Dataset entries
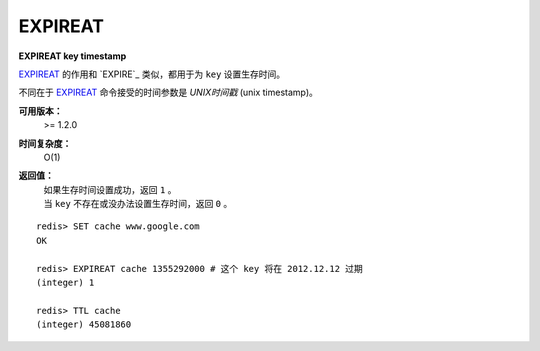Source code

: .. _expireat:

EXPIREAT
========

**EXPIREAT key timestamp**

`EXPIREAT`_ 的作用和 `EXPIRE`_ 类似，都用于为 ``key`` 设置生存时间。

不同在于 `EXPIREAT`_ 命令接受的时间参数是 *UNIX时间戳* (unix timestamp)。

**可用版本：**
    >= 1.2.0

**时间复杂度：**
    O(1)

**返回值：**
    | 如果生存时间设置成功，返回 ``1`` 。
    | 当 ``key`` 不存在或没办法设置生存时间，返回 ``0`` 。

::

    redis> SET cache www.google.com
    OK

    redis> EXPIREAT cache 1355292000 # 这个 key 将在 2012.12.12 过期
    (integer) 1

    redis> TTL cache
    (integer) 45081860
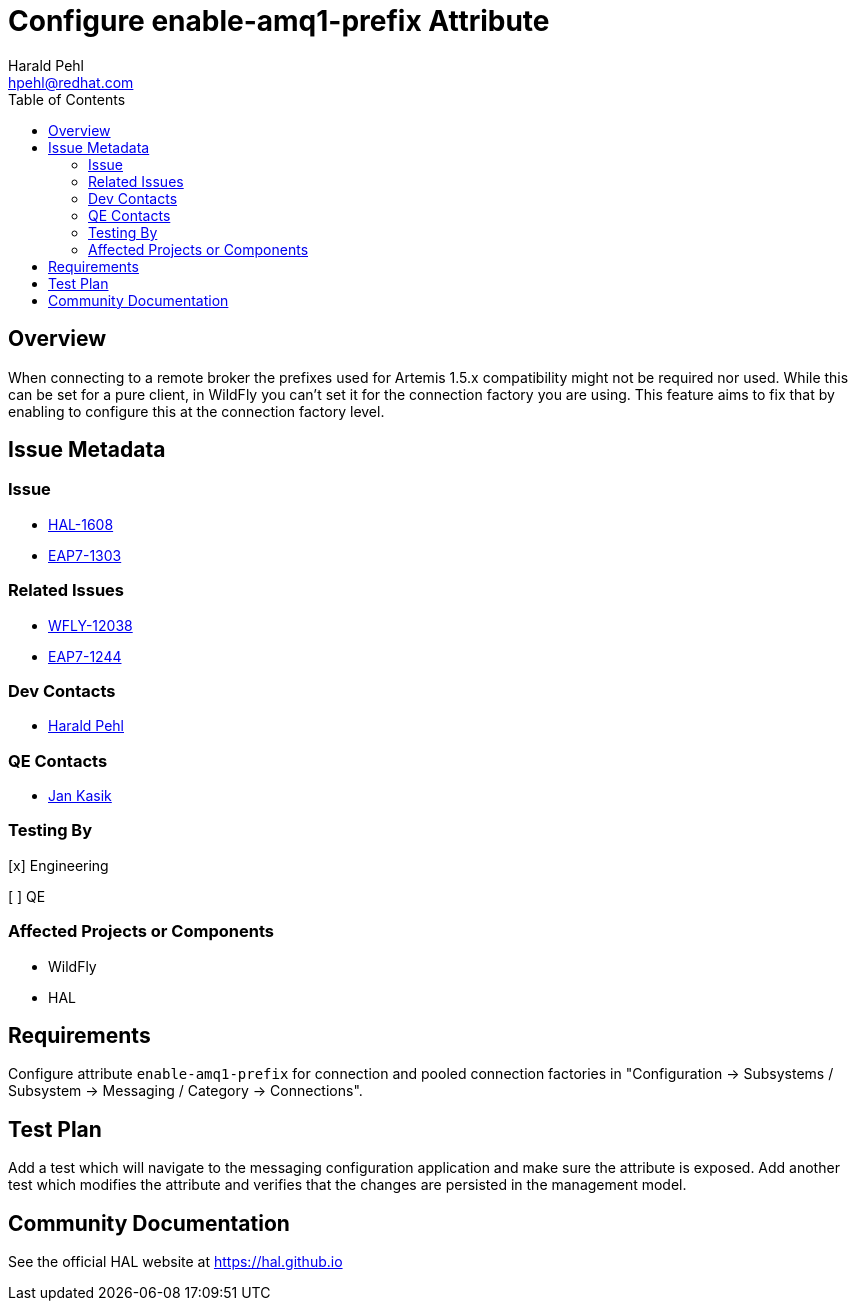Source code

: = Configure enable-amq1-prefix Attribute
:author:            Harald Pehl
:email:             hpehl@redhat.com
:toc:               left
:icons:             font
:idprefix:
:idseparator:       -
:issue-base-url:    https://issues.jboss.org/browse

== Overview

When connecting to a remote broker the prefixes used for Artemis 1.5.x compatibility might not be required nor used. While this can be set for a pure client, in WildFly you can’t set it for the connection factory you are using. This feature aims to fix that by enabling to configure this at the connection factory level.

== Issue Metadata

=== Issue

* {issue-base-url}/HAL-1608[HAL-1608]
* {issue-base-url}/EAP7-1303[EAP7-1303]

=== Related Issues

* {issue-base-url}/WFLY-12038[WFLY-12038]
* {issue-base-url}/EAP7-1244[EAP7-1244]

=== Dev Contacts

* mailto:hpehl@redhat.com[Harald Pehl]

=== QE Contacts

* mailto:jkasik@redhat.com[Jan Kasik]

=== Testing By
    
[x] Engineering
    
[ ] QE

=== Affected Projects or Components

* WildFly
* HAL

== Requirements

Configure attribute `enable-amq1-prefix` for connection and pooled connection factories in "Configuration &rarr; Subsystems / Subsystem &rarr; Messaging / Category &rarr; Connections".

== Test Plan

Add a test which will navigate to the messaging configuration application and make sure the attribute is exposed. 
Add another test which modifies the attribute and verifies that the changes are persisted in the management model.

== Community Documentation

See the official HAL website at https://hal.github.io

Description of the task: Word for word, set down every record, keeping the images out.

Exercise response:
Source code

: .. _expireat:

EXPIREAT
========

**EXPIREAT key timestamp**

`EXPIREAT`_ 的作用和 `EXPIRE`_ 类似，都用于为 ``key`` 设置生存时间。

不同在于 `EXPIREAT`_ 命令接受的时间参数是 *UNIX时间戳* (unix timestamp)。

**可用版本：**
    >= 1.2.0

**时间复杂度：**
    O(1)

**返回值：**
    | 如果生存时间设置成功，返回 ``1`` 。
    | 当 ``key`` 不存在或没办法设置生存时间，返回 ``0`` 。

::

    redis> SET cache www.google.com
    OK

    redis> EXPIREAT cache 1355292000 # 这个 key 将在 2012.12.12 过期
    (integer) 1

    redis> TTL cache
    (integer) 45081860
Source code

: = Configure enable-amq1-prefix Attribute
:author:            Harald Pehl
:email:             hpehl@redhat.com
:toc:               left
:icons:             font
:idprefix:
:idseparator:       -
:issue-base-url:    https://issues.jboss.org/browse

== Overview

When connecting to a remote broker the prefixes used for Artemis 1.5.x compatibility might not be required nor used. While this can be set for a pure client, in WildFly you can’t set it for the connection factory you are using. This feature aims to fix that by enabling to configure this at the connection factory level.

== Issue Metadata

=== Issue

* {issue-base-url}/HAL-1608[HAL-1608]
* {issue-base-url}/EAP7-1303[EAP7-1303]

=== Related Issues

* {issue-base-url}/WFLY-12038[WFLY-12038]
* {issue-base-url}/EAP7-1244[EAP7-1244]

=== Dev Contacts

* mailto:hpehl@redhat.com[Harald Pehl]

=== QE Contacts

* mailto:jkasik@redhat.com[Jan Kasik]

=== Testing By
    
[x] Engineering
    
[ ] QE

=== Affected Projects or Components

* WildFly
* HAL

== Requirements

Configure attribute `enable-amq1-prefix` for connection and pooled connection factories in "Configuration &rarr; Subsystems / Subsystem &rarr; Messaging / Category &rarr; Connections".

== Test Plan

Add a test which will navigate to the messaging configuration application and make sure the attribute is exposed. 
Add another test which modifies the attribute and verifies that the changes are persisted in the management model.

== Community Documentation

See the official HAL website at https://hal.github.io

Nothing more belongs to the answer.